Collected data
▬▬▬▬▬▬▬▬▬▬
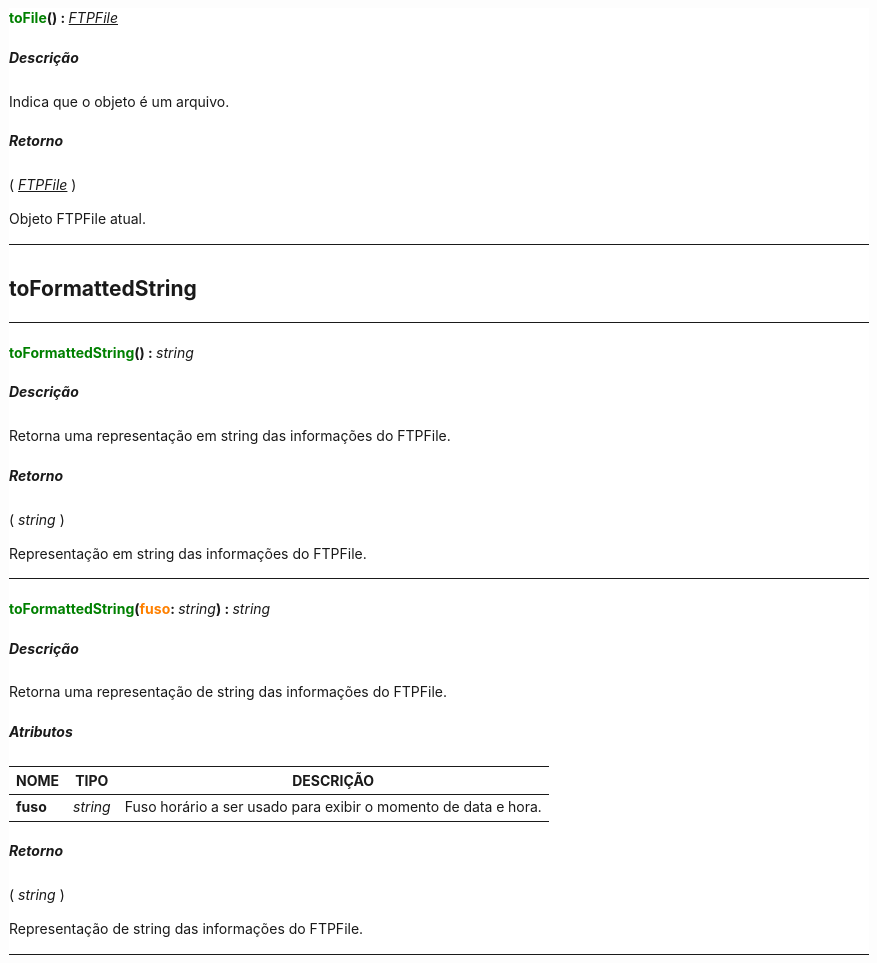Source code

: 
#### <span style="color: #008000">toFile</span>() : <span style="font-weight: normal; font-style: italic;">[FTPFile](../../objects/FTPFile)</span>
##### Descrição

Indica que o objeto é um arquivo.

##### Retorno

( _[FTPFile](../../objects/FTPFile)_ )

Objeto FTPFile atual.

---

## toFormattedString

---

#### <span style="color: #008000">toFormattedString</span>() : <span style="font-weight: normal; font-style: italic;">string</span>
##### Descrição

Retorna uma representação em string das informações do FTPFile.

##### Retorno

( _string_ )

Representação em string das informações do FTPFile.

---

#### <span style="color: #008000">toFormattedString</span>(<span style="color: #FF8000">fuso</span>: <span style="font-weight: normal; font-style: italic;">string</span>) : <span style="font-weight: normal; font-style: italic;">string</span>
##### Descrição

Retorna uma representação de string das informações do FTPFile.

##### Atributos

| NOME | TIPO | DESCRIÇÃO |
|---|---|---|
| **fuso** | _string_ | Fuso horário a ser usado para exibir o momento de data e hora. |

##### Retorno

( _string_ )

Representação de string das informações do FTPFile.

---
▬▬▬▬▬▬▬▬▬▬
### [WHAT YOU ARE ASKED TO DO]
The lines to return are those in the records above that hold the word "informações".

### [WRITTEN SOLUTION]
Retorna uma representação em string das informações do FTPFile.
Representação em string das informações do FTPFile.
Retorna uma representação de string das informações do FTPFile.
Representação de string das informações do FTPFile.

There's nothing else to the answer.